Honda’s Riding Assist

Honda’s new Riding Assist motorcycle model isn’t a shipping product yet, but it is an impressive technical demo. The concept at CES showed how it can help motorcycles maintain balance while traveling at low speed, something particularly tricky for even experienced drivers.

Speeds between 2 and 3 mph actually prove among the most challenging in terms of making sure a motorcycle stays upright, and Honda’s leveraging lessons learned from its development of Asimo the robot and its UNI-CUB rideable scooter-like transport to make sure bikes can manage balancing themselves, or assist human riders in keeping them level at those low speeds.

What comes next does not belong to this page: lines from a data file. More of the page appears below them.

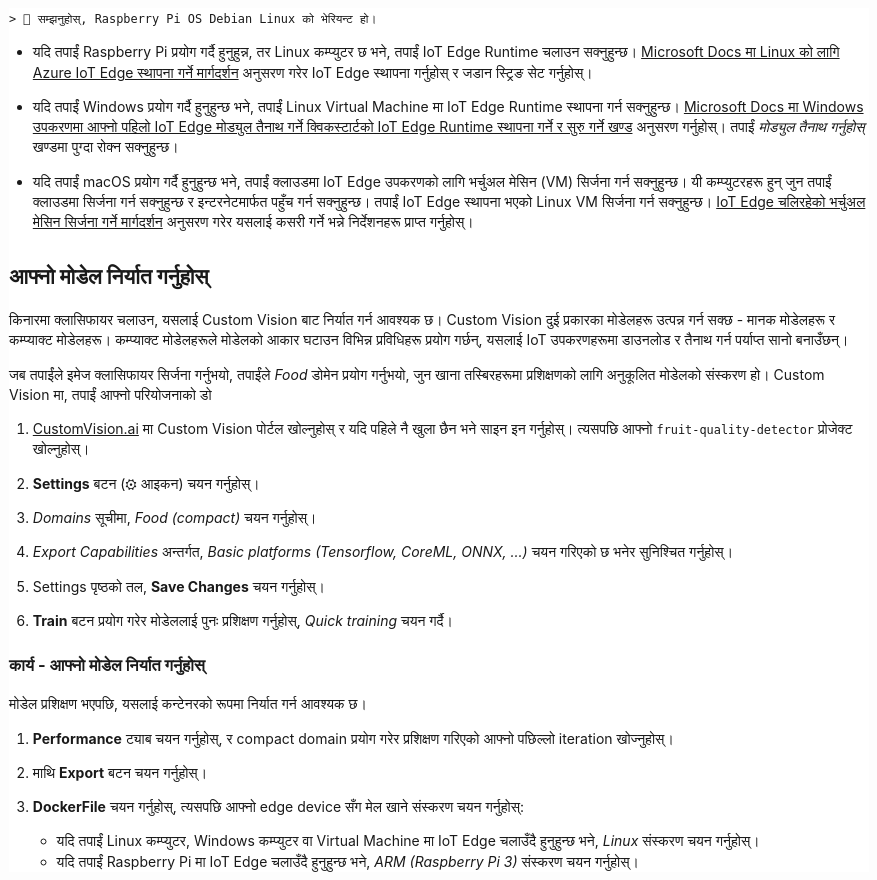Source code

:     > 💁 सम्झनुहोस्, Raspberry Pi OS Debian Linux को भेरियन्ट हो।

* यदि तपाईं Raspberry Pi प्रयोग गर्दै हुनुहुन्न, तर Linux कम्प्युटर छ भने, तपाईं IoT Edge Runtime चलाउन सक्नुहुन्छ। [Microsoft Docs मा Linux को लागि Azure IoT Edge स्थापना गर्ने मार्गदर्शन](https://docs.microsoft.com/azure/iot-edge/how-to-install-iot-edge?WT.mc_id=academic-17441-jabenn) अनुसरण गरेर IoT Edge स्थापना गर्नुहोस् र जडान स्ट्रिङ सेट गर्नुहोस्।

* यदि तपाईं Windows प्रयोग गर्दै हुनुहुन्छ भने, तपाईं Linux Virtual Machine मा IoT Edge Runtime स्थापना गर्न सक्नुहुन्छ। [Microsoft Docs मा Windows उपकरणमा आफ्नो पहिलो IoT Edge मोड्युल तैनाथ गर्ने क्विकस्टार्टको IoT Edge Runtime स्थापना गर्ने र सुरु गर्ने खण्ड](https://docs.microsoft.com/azure/iot-edge/quickstart?WT.mc_id=academic-17441-jabenn#install-and-start-the-iot-edge-runtime) अनुसरण गर्नुहोस्। तपाईं *मोड्युल तैनाथ गर्नुहोस्* खण्डमा पुग्दा रोक्न सक्नुहुन्छ।

* यदि तपाईं macOS प्रयोग गर्दै हुनुहुन्छ भने, तपाईं क्लाउडमा IoT Edge उपकरणको लागि भर्चुअल मेसिन (VM) सिर्जना गर्न सक्नुहुन्छ। यी कम्प्युटरहरू हुन् जुन तपाईं क्लाउडमा सिर्जना गर्न सक्नुहुन्छ र इन्टरनेटमार्फत पहुँच गर्न सक्नुहुन्छ। तपाईं IoT Edge स्थापना भएको Linux VM सिर्जना गर्न सक्नुहुन्छ। [IoT Edge चलिरहेको भर्चुअल मेसिन सिर्जना गर्ने मार्गदर्शन](vm-iotedge.md) अनुसरण गरेर यसलाई कसरी गर्ने भन्ने निर्देशनहरू प्राप्त गर्नुहोस्।

## आफ्नो मोडेल निर्यात गर्नुहोस्

किनारमा क्लासिफायर चलाउन, यसलाई Custom Vision बाट निर्यात गर्न आवश्यक छ। Custom Vision दुई प्रकारका मोडेलहरू उत्पन्न गर्न सक्छ - मानक मोडेलहरू र कम्प्याक्ट मोडेलहरू। कम्प्याक्ट मोडेलहरूले मोडेलको आकार घटाउन विभिन्न प्रविधिहरू प्रयोग गर्छन्, यसलाई IoT उपकरणहरूमा डाउनलोड र तैनाथ गर्न पर्याप्त सानो बनाउँछन्।

जब तपाईंले इमेज क्लासिफायर सिर्जना गर्नुभयो, तपाईंले *Food* डोमेन प्रयोग गर्नुभयो, जुन खाना तस्बिरहरूमा प्रशिक्षणको लागि अनुकूलित मोडेलको संस्करण हो। Custom Vision मा, तपाईं आफ्नो परियोजनाको डो
1. [CustomVision.ai](https://customvision.ai) मा Custom Vision पोर्टल खोल्नुहोस् र यदि पहिले नै खुला छैन भने साइन इन गर्नुहोस्। त्यसपछि आफ्नो `fruit-quality-detector` प्रोजेक्ट खोल्नुहोस्।

1. **Settings** बटन (⚙ आइकन) चयन गर्नुहोस्।

1. *Domains* सूचीमा, *Food (compact)* चयन गर्नुहोस्।

1. *Export Capabilities* अन्तर्गत, *Basic platforms (Tensorflow, CoreML, ONNX, ...)* चयन गरिएको छ भनेर सुनिश्चित गर्नुहोस्।

1. Settings पृष्ठको तल, **Save Changes** चयन गर्नुहोस्।

1. **Train** बटन प्रयोग गरेर मोडेललाई पुनः प्रशिक्षण गर्नुहोस्, *Quick training* चयन गर्दै।

### कार्य - आफ्नो मोडेल निर्यात गर्नुहोस्

मोडेल प्रशिक्षण भएपछि, यसलाई कन्टेनरको रूपमा निर्यात गर्न आवश्यक छ।

1. **Performance** ट्याब चयन गर्नुहोस्, र compact domain प्रयोग गरेर प्रशिक्षण गरिएको आफ्नो पछिल्लो iteration खोज्नुहोस्।

1. माथि **Export** बटन चयन गर्नुहोस्।

1. **DockerFile** चयन गर्नुहोस्, त्यसपछि आफ्नो edge device सँग मेल खाने संस्करण चयन गर्नुहोस्:

    * यदि तपाईं Linux कम्प्युटर, Windows कम्प्युटर वा Virtual Machine मा IoT Edge चलाउँदै हुनुहुन्छ भने, *Linux* संस्करण चयन गर्नुहोस्।
    * यदि तपाईं Raspberry Pi मा IoT Edge चलाउँदै हुनुहुन्छ भने, *ARM (Raspberry Pi 3)* संस्करण चयन गर्नुहोस्।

Riding Assist converts the motorcycle’s front fork from a standard geometry position to one more aggressively angled, which you might recognize as something closer to the geometry of a cruiser motorcycle designed for more leisurely speeds. The adjusted angle helps increase stability, and is managed by a dedicated motor attached to the front wheel.

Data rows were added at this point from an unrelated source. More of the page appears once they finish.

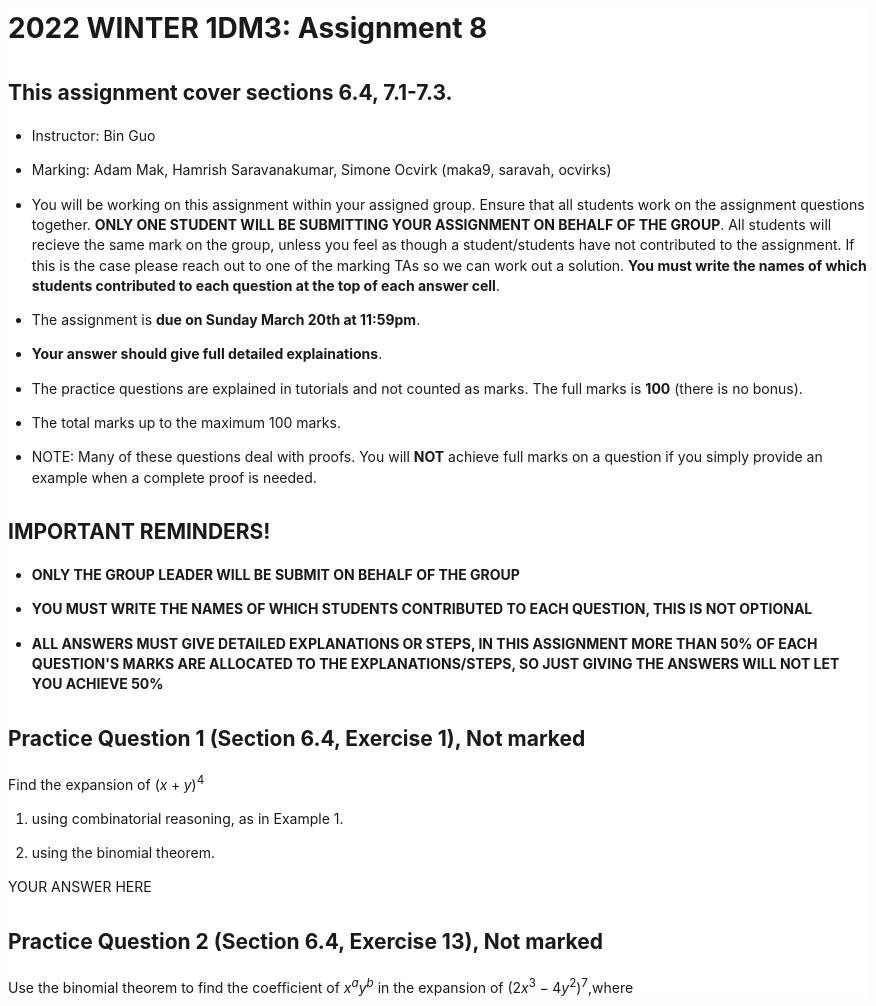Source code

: # 2022 WINTER 1DM3: Assignment 8
## This assignment cover sections 6.4, 7.1-7.3. 

* Instructor: Bin Guo
* Marking: Adam Mak, Hamrish Saravanakumar, Simone Ocvirk (maka9, saravah, ocvirks)

* You will be working on this assignment within your assigned group. Ensure that all students work on the assignment questions together. __ONLY ONE STUDENT WILL BE SUBMITTING YOUR ASSIGNMENT ON BEHALF OF THE GROUP__. All students will recieve the same mark on the group, unless you feel as though a student/students have not contributed to the assignment. If this is the case please reach out to one of the marking TAs so we can work out a solution. __You must write the names of which students contributed to each question at the top of each answer cell__.

* The assignment is __due on Sunday March 20th at 11:59pm__. 

* __Your answer should give full detailed explainations__.

* The practice questions are explained in tutorials and not counted as marks. The full marks is __100__ (there is no bonus).

* The total marks up to the maximum 100 marks.

* NOTE: Many of these questions deal with proofs. You will __NOT__ achieve full marks on a question if you simply provide an example when a complete proof is needed.

## IMPORTANT REMINDERS!


- __ONLY THE GROUP LEADER WILL BE SUBMIT ON BEHALF OF THE GROUP__


- __YOU MUST WRITE THE NAMES OF WHICH STUDENTS CONTRIBUTED TO EACH QUESTION, THIS IS NOT OPTIONAL__


- __ALL ANSWERS MUST GIVE DETAILED EXPLANATIONS OR STEPS, IN THIS ASSIGNMENT MORE THAN 50% OF EACH QUESTION'S MARKS ARE ALLOCATED TO THE EXPLANATIONS/STEPS, SO JUST GIVING THE ANSWERS WILL NOT LET YOU ACHIEVE 50%__

## Practice Question 1 (Section 6.4, Exercise 1), Not marked

Find the expansion of $(x + y)^4$

1. using combinatorial reasoning, as in Example 1.


2. using the binomial theorem.


YOUR ANSWER HERE

## Practice Question 2 (Section 6.4, Exercise 13), Not marked

Use the binomial theorem to find the coefficient of $x^ay^b$ in the expansion of $(2x^3-4y^2)^{7}$,where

Honda showed me Ride Assist working with a motorcycle travelling under its own speed: there were two pegs on either side to make sure it could rest when the system wasn’t engaged, but it succeeded in meandering out under its own power without falling over one way or the other, even when the handlebars angled in either direction.
Honda Riding Assist engineer Makoto Araki told me that the technology is currently not set for any specific release timeline, but it could help avoid a lot of injuries that happen to motorcyclists when you might not expect them. Others have already demonstrated advanced stabilization assist systems for high-speed biking, but this is an oft-overlooked area that is nonetheless ripe for potential improvement.

It’s also a great example of how Honda’s work in robotics can be leveraged across its product areas, for improvements that might affect a broader segment of its customer base more immediately. Personal robots like Asimo are still probably at least a decade away from any kind of real consumer pick-up or availability, but nested tech created through their development can have a material impact much sooner.